As an alternative to using the Queue Manager, manually start the load process with the ./dss.bat {table name}. This is preferable in the case of a single table failing during the load, and the user wants to rerun the single table.

SHA1 Hash snapshot

The SHA1 Hash snapshot provides a static view of the data in the Data Warehouse. This snapshot is produced on a weekly basis to compare data in the Data Warehouse to the data in myAvatar to detect any changes in columns marked as transient in a Cache table. This comparison allows data rows that contain transient columns to be updated incrementally. The SHA1 hash value is inserted into the myAvatar database and compared to the corresponding table in Cache.

Netsmart recommends scheduling the snapshot process for a one-time run for each middleware instance before the next database load, preferably on a weekly basis during a low-traffic period, such as after a nightly Data Warehouse load. The comparisons will not commence until either the SHA1 hash process is completed or the weekly process completes.

The snapshot is created just once a week due to the amount of time needed for processing. If a difference is found for a row, the snapshot information for that row is updated on the Cache side so that the data is kept up-to-date for future comparisons. 

Data Validation

The Data Warehouse Comparison Configuration form lets you specify SQL tables to be used in validating data sent to the Data Warehouse.

After each SQL table finishes its nightly load, the incremental middleware kicks off a comparison process. This process checks the table 'SYSTEM.dss_comparison_tables' for each SQL table and, if applicable, runs the comparison query against the Data Warehouse database for the columns specified. The comparison query returns a list of Row IDs that did not pass the comparison. These Row IDs are listed in a log file that is included in the nightly Dss completion email. 

If a table fails to load, error reports are sent via email as set up by the Netsmart Engineering team.

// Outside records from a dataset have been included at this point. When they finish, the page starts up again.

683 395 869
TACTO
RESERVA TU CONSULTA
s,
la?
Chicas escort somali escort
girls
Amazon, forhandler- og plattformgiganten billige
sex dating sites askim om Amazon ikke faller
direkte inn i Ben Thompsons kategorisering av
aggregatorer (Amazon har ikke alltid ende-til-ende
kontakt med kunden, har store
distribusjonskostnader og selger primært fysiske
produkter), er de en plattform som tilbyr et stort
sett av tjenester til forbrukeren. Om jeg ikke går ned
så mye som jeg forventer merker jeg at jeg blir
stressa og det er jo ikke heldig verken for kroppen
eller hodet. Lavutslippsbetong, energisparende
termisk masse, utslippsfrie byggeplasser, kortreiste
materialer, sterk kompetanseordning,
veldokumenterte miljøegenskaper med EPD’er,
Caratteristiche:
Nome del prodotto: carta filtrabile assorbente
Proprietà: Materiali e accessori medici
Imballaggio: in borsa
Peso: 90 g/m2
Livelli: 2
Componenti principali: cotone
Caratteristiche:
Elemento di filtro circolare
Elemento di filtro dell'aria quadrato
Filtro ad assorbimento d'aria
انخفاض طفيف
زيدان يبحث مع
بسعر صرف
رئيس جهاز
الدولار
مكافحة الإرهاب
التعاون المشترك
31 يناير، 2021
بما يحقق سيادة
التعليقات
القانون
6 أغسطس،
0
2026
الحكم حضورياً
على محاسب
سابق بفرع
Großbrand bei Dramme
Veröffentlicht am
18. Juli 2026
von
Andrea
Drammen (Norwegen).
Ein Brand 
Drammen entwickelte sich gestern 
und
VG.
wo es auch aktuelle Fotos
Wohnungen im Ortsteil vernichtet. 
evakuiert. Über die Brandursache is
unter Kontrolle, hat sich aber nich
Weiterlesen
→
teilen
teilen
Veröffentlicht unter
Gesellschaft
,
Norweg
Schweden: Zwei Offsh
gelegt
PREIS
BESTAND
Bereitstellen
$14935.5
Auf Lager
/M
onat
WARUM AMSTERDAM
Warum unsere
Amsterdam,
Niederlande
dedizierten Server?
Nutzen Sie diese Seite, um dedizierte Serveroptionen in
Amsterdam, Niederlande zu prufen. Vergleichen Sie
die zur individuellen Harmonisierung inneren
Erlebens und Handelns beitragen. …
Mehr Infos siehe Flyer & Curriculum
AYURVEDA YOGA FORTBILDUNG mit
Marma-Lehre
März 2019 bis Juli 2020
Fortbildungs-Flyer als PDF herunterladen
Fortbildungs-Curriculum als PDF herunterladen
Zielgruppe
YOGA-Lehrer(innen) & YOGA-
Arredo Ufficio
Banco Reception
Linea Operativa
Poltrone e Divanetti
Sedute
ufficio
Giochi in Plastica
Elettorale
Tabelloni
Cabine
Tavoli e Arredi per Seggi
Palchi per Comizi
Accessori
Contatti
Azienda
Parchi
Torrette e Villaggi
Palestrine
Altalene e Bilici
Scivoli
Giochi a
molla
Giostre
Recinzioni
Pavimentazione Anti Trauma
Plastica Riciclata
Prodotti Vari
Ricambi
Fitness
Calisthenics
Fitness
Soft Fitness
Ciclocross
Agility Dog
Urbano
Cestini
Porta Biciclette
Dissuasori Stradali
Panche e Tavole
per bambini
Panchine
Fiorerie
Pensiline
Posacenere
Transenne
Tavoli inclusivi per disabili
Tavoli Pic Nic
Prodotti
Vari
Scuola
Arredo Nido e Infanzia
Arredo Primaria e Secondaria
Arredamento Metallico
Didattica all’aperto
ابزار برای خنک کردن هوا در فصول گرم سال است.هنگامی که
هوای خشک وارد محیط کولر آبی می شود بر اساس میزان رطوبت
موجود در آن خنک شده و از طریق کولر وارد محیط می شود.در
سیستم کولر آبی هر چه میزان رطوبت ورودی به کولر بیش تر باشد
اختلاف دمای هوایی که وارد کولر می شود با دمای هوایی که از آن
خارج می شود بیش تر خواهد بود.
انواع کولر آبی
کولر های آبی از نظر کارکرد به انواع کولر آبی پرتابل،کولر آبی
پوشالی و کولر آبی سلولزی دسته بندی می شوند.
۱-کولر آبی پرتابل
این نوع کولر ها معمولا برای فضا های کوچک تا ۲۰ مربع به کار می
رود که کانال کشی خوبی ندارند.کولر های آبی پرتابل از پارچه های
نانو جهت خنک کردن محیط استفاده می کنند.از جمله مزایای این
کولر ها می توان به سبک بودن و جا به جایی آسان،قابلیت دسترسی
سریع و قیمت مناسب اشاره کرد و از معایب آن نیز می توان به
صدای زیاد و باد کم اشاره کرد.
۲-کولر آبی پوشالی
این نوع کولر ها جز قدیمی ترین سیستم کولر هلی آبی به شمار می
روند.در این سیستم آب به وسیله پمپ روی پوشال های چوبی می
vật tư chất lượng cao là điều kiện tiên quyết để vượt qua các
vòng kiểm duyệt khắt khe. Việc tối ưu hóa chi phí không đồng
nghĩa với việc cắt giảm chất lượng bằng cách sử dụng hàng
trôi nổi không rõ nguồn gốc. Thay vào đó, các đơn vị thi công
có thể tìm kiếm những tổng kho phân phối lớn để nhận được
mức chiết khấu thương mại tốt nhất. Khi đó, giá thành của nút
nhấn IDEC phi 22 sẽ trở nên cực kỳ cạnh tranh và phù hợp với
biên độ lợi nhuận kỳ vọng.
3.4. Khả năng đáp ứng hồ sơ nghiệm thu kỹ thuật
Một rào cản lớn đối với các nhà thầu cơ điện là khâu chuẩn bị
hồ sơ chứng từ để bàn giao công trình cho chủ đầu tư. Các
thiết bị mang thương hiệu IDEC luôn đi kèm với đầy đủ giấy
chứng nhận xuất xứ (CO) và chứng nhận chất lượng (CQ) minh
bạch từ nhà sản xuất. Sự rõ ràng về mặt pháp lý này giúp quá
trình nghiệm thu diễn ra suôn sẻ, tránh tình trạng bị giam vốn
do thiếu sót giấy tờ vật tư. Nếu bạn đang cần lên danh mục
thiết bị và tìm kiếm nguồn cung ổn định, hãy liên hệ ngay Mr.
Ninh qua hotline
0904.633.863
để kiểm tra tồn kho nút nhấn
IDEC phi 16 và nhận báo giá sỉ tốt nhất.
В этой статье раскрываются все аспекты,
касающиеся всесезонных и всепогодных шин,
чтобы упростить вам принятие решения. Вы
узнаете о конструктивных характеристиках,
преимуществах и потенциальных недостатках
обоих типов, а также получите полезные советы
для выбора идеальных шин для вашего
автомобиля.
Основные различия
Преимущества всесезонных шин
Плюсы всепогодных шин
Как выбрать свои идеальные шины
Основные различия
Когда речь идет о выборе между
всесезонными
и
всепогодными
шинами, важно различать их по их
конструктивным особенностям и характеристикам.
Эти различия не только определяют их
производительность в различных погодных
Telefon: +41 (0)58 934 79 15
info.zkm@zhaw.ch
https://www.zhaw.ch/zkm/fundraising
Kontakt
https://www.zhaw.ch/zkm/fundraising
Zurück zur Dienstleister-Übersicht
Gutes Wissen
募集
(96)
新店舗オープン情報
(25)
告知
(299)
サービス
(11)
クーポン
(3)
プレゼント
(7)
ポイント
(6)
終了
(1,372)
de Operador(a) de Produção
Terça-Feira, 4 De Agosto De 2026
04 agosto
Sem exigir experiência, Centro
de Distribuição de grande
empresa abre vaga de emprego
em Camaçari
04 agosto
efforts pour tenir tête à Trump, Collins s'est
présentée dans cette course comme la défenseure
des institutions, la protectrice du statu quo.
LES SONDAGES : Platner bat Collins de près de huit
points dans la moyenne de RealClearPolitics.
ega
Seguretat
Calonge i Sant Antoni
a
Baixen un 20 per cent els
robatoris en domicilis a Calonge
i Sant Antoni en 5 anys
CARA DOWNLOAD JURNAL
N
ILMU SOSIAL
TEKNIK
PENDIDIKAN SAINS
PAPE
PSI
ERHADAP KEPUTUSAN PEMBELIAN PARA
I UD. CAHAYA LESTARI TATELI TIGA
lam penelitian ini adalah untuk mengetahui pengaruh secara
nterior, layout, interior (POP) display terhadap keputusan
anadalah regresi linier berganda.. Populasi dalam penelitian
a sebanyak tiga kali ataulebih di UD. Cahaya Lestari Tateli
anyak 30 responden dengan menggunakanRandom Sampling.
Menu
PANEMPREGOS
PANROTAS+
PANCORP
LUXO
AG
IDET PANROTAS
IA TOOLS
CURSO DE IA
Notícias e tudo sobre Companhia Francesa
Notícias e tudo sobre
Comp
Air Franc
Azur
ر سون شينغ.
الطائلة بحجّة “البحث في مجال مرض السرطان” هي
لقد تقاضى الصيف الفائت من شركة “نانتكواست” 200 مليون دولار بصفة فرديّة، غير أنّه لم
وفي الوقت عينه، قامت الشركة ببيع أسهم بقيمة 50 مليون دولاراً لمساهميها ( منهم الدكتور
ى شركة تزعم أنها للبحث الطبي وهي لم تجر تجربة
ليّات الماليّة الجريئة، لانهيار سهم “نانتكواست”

Recipients are determined by the organization.

The comparison process will requeue any tables that failed and push the rows found by the comparison query to the Data Warehouse database.

Properties in the SYSTEM.dss_comparison_tables table include:

  • USERID - A valid Data Warehouse user set up in the Dss Middleware install.
  • table_name - An SQL table that will be validated.
  • ID_column - Default column for every table comparison. This field will be populated by myAvatar.
  • first_comp_column - First comparison column.
  • second_comp_column - Second comparison column.

Data Load

Any errors encountered in the Data Warehouse nightly load for any tables in the queue will kick off a restart process that will log the error in the table's log file and wait for 60 seconds before attempting to resend the remaining rows for the affected tables. There will be up to three attempts to resend the data before stopping. 

The 'dss_completion_flag' table on the SQL server, Oracle, or Informix database tracks the successful completion of the nightly load and indicates the load status as follows: 

  • The 'dss_status' field is updated with a value of I (Incomplete) at the start of each nightly load to indicate that the load is still running.
  • When the nightly load completes, the 'dss_status' field is set to 1 (Finished Successfully). 
  • If the restart process fails to complete the load after three tries, the 'dss_status' field is updated with a value of 0 (Errored). Otherwise, the status will always be logged as a 1.